Aux motifs que, « aux termes de l'article 15 de la convention francotunisienne du 28 juin 1972 relative à l'entraide judiciaire en matière civile et commerciale et à la reconnaissance et à l'exécution des décisions judiciaires, "en matière civile ou commerciale, les décisions contentieuses et gracieuses rendues par les juridictions siégeant en France ou en Tunisie sont reconnues de plein droit sur le territoire de l'autre Etat s'il est satisfait aux conditions suivantes :
a) la décision émane d'une juridiction compétente au sens de l'article 16 de la convention ;
b) la partie succombante a comparu ou a été régulièrement citée ;
c) la décision n'est plus susceptible de voie de recours ordinaire conformément à la loi de l'Etat où elle a été rendue et est exécutoire dans cet Etat ;
d) la décision ne contient rien de contraire à l'ordre public de l'Etat où elle est invoquée ou aux principes de droit public applicables dans cet Etat ;
e) la décision ne doit pas non plus être contraire à une décision judiciaire rendue dans l'État requis et y ayant l'autorité de la chose jugée ;
f) aucune juridiction de l'Etat requis n'a été saisie antérieurement à l'introduction de la demande devant la juridiction qui a rendu la décision dont l'exécution est demandée, d'une instance entre les mêmes parties fondée sur les mêmes faits et ayant le même objet."

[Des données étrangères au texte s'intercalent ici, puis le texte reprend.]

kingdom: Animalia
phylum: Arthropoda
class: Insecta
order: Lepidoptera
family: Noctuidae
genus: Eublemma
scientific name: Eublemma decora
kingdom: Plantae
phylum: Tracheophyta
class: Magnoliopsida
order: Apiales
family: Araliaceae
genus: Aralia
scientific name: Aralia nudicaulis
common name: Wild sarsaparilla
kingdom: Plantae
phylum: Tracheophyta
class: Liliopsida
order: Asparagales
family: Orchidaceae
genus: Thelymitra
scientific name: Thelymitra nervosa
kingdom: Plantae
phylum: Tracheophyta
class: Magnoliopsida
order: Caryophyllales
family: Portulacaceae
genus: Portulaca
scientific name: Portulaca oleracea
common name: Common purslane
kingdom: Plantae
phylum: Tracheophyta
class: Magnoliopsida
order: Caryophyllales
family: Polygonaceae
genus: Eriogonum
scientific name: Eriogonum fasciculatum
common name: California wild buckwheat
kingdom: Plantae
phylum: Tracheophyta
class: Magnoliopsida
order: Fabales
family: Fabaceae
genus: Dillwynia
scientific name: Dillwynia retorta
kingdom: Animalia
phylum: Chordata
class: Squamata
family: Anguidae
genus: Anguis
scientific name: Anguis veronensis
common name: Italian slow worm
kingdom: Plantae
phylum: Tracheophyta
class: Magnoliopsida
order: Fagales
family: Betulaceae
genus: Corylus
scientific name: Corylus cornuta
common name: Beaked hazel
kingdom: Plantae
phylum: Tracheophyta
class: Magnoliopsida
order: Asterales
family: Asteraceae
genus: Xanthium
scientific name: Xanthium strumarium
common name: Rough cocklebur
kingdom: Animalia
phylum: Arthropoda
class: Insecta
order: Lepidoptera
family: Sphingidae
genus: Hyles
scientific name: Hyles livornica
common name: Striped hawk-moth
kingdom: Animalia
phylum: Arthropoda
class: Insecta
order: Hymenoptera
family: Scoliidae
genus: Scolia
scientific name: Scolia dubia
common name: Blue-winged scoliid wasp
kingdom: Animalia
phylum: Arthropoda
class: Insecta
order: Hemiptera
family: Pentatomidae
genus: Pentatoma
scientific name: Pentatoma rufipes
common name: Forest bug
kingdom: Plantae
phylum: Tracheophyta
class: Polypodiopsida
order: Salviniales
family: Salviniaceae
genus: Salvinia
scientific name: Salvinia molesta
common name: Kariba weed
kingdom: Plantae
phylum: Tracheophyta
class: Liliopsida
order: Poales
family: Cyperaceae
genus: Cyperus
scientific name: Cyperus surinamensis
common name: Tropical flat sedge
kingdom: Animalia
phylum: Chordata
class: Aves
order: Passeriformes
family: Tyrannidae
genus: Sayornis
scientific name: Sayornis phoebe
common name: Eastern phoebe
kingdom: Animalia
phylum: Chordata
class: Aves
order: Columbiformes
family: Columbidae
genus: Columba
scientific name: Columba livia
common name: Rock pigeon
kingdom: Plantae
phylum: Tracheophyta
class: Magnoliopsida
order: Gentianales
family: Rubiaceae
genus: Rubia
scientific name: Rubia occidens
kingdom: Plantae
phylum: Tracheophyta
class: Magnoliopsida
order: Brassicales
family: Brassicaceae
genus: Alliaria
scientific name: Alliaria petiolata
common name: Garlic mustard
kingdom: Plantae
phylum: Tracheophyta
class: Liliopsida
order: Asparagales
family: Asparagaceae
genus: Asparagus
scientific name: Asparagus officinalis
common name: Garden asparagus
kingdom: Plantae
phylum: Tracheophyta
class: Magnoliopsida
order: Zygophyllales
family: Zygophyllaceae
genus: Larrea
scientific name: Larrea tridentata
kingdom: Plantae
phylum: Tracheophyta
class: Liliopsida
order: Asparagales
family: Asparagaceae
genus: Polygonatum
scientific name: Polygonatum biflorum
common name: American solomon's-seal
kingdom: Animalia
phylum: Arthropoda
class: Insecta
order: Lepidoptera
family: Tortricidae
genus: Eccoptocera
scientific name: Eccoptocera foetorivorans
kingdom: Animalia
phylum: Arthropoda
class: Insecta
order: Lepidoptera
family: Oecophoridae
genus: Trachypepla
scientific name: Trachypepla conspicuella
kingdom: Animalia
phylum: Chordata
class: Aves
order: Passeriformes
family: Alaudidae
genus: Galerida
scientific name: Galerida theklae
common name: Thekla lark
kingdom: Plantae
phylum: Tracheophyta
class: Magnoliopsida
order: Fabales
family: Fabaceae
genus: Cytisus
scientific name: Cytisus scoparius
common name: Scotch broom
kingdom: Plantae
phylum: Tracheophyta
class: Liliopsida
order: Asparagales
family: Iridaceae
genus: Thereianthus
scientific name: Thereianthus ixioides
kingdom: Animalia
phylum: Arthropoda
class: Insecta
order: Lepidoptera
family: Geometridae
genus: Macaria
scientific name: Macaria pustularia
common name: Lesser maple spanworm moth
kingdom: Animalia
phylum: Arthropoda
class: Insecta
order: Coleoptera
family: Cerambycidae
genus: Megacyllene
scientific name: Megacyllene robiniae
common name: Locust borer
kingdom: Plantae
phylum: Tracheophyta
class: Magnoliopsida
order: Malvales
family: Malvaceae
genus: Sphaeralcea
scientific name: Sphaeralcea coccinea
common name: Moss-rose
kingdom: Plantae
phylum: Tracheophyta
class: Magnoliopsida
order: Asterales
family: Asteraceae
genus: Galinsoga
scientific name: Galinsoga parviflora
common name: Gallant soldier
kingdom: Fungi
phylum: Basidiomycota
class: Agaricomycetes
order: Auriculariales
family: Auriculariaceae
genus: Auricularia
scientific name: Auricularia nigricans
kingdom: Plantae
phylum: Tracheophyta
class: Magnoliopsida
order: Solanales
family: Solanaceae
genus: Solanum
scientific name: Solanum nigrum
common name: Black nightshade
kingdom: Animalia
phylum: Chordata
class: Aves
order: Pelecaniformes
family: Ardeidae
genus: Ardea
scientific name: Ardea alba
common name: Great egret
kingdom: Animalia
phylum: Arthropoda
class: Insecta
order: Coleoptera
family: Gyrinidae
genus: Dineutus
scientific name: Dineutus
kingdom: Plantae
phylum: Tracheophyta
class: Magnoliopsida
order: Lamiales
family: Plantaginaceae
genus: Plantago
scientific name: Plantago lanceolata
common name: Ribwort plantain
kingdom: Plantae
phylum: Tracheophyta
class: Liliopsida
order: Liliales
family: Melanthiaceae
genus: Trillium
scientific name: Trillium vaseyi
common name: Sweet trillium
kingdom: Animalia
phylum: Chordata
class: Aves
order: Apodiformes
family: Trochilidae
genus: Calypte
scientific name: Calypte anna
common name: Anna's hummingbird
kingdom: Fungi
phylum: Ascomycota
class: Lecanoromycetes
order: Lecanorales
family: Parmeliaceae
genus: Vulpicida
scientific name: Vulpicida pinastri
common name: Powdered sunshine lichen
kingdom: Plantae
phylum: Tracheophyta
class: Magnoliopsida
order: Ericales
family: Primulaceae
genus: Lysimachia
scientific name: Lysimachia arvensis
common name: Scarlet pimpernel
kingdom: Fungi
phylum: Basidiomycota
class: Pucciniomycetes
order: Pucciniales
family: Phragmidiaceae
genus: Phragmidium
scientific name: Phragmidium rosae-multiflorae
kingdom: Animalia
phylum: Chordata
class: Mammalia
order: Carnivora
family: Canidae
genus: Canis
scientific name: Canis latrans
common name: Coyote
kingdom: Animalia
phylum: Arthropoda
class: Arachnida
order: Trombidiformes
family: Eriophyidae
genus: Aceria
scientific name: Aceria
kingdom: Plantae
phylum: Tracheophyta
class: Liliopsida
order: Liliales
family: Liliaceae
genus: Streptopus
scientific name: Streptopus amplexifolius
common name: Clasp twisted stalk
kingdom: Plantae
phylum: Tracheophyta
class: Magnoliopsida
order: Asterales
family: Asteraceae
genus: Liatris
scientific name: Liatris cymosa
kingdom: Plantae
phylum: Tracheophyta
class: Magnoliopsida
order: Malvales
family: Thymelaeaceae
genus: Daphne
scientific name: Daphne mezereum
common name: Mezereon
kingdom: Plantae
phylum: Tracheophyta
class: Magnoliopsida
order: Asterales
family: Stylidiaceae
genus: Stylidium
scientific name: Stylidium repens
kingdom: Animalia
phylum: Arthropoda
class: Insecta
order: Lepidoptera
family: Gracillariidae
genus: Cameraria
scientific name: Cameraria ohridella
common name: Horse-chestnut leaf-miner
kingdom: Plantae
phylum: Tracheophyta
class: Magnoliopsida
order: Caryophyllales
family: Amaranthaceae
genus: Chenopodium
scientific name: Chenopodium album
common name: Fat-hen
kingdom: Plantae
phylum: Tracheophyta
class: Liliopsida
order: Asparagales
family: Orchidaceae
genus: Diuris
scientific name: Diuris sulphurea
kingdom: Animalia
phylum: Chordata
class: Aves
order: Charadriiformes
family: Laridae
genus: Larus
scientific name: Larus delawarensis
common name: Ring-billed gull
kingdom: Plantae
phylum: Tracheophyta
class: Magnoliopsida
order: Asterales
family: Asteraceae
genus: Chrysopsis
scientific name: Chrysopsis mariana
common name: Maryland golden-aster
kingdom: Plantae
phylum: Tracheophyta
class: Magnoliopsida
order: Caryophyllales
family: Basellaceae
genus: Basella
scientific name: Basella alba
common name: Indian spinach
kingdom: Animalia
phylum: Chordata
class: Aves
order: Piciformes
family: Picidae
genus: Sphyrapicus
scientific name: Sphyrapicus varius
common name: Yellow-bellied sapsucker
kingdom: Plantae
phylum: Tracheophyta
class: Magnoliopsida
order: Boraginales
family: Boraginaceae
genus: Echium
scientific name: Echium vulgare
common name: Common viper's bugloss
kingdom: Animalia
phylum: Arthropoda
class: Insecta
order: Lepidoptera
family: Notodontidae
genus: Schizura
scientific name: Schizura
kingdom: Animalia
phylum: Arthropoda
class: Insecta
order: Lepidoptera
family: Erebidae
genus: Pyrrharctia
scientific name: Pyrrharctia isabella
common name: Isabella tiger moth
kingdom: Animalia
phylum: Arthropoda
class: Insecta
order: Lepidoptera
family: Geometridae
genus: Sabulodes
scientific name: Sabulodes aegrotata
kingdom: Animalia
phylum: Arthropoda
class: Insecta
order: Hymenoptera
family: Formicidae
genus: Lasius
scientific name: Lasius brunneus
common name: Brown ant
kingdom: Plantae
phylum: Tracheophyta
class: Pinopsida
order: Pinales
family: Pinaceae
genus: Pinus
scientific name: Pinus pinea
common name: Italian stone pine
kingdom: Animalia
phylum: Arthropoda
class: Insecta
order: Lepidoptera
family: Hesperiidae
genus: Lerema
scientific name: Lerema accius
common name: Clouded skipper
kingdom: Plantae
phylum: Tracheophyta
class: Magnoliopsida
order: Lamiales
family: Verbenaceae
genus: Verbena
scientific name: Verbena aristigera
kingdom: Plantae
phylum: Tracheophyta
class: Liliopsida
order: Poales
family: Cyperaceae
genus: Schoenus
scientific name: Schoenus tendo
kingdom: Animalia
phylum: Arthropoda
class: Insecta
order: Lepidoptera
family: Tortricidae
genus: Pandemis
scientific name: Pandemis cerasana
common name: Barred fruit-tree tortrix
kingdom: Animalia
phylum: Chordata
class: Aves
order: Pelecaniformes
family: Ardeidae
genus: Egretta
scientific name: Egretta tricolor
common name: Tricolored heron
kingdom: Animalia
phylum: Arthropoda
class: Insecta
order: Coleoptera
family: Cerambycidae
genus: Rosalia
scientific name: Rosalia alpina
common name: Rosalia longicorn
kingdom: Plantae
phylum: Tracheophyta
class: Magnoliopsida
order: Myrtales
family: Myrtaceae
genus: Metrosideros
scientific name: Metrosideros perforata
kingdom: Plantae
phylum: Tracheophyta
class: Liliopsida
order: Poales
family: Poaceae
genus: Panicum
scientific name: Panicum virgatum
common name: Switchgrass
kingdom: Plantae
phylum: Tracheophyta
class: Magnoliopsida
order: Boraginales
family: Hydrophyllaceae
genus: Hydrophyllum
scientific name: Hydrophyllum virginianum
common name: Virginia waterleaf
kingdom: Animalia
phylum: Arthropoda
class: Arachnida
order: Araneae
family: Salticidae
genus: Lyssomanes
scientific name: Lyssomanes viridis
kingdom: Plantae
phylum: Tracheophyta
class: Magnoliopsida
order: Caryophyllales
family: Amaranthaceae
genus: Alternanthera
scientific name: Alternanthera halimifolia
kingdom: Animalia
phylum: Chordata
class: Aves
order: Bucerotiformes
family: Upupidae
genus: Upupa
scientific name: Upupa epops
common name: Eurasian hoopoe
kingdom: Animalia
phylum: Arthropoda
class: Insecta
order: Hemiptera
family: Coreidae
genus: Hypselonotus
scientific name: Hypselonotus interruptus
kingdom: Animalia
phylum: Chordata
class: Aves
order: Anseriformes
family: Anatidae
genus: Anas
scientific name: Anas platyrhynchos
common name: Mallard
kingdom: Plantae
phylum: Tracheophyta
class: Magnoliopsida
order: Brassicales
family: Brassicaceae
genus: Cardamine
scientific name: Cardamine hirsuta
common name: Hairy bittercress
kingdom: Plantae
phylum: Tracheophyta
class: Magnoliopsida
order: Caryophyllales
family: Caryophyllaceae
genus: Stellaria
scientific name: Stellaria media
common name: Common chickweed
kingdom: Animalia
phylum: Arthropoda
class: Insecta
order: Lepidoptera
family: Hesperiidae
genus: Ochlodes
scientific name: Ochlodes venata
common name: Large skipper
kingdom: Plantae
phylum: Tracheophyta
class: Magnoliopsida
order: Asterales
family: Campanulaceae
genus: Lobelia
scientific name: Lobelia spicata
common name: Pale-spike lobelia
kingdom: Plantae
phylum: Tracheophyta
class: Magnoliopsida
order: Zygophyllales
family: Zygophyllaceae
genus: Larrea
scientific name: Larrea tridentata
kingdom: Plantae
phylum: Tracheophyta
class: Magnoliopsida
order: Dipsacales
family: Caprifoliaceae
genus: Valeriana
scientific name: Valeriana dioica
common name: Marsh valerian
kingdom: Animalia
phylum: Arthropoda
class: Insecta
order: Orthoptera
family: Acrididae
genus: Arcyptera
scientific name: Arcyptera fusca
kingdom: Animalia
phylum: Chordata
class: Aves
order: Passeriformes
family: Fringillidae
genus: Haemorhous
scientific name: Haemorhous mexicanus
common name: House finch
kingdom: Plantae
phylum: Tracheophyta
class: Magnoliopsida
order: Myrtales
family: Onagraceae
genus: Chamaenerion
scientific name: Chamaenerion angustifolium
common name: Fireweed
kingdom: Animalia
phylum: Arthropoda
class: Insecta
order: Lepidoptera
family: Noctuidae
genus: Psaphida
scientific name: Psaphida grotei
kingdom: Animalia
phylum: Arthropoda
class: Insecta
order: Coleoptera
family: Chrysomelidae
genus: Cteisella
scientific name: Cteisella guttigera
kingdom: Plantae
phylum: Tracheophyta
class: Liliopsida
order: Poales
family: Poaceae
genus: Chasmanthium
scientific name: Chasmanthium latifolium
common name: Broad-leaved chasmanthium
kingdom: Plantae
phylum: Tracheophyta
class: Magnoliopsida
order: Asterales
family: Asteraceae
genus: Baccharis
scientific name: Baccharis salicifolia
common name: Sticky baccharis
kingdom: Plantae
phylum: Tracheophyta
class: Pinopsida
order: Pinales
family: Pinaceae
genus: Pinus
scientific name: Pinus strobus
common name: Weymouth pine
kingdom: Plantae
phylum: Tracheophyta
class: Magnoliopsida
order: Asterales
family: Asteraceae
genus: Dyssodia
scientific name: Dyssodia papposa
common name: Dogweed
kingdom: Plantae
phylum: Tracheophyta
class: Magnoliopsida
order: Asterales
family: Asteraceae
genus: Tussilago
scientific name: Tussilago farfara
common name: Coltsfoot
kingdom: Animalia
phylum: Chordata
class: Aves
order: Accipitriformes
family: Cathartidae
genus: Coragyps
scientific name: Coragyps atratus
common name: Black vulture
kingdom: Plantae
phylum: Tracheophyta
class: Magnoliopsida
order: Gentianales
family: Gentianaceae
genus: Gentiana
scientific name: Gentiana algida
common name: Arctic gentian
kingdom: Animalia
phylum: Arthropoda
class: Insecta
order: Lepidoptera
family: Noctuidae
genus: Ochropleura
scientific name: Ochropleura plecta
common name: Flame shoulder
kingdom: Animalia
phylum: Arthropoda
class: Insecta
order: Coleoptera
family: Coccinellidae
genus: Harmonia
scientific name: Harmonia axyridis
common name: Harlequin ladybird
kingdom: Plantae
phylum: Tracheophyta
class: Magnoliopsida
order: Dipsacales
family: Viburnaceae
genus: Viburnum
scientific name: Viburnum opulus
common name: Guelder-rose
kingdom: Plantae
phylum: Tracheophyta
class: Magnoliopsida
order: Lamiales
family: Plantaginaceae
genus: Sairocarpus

L'article 16 de la même convention dispose que la compétence de l'autorité judiciaire de l'Etat dans lequel la décision a été rendue est fondée au sens de l'article précédent, lorsqu'il s'agit d'un litige concernant l'état, la capacité des personnes ou les droits et obligations personnels et pécuniaires découlant des rapports de famille, entre nationaux de l'Etat où la décision a été rendue ; en outre, en cas d'action en divorce ou en annulation de mariage, lorsque le demandeur avait la nationalité de l'Etat où la décision a été rendue et résidait habituellement depuis au moins un an sur le territoire de cet Etat à la date de l'acte introductif d'instance.

Il est constant qu'en l'espèce, chacun des époux a à la fois la nationalité française et la nationalité tunisienne.

Pour statuer sur l'exception de litispendance internationale soulevée par l'époux, le juge conciliateur a retenu à tort que la double nationalité des époux et le lieu de leur mariage ne suffisaient pas à rattacher le litige à la Tunisie à défaut d'autre élément, tenant à la résidence du demandeur à la procédure tunisienne. En effet, comme l'a noté la Cour de cassation tunisienne dans son arrêt 20 juin 2013, les deux époux étant tous deux de nationalité tunisienne, les juridictions françaises ne sauraient contester la compétence indirecte du juge tunisien fondée sur l'article 16 précité de la convention franco-tunisienne.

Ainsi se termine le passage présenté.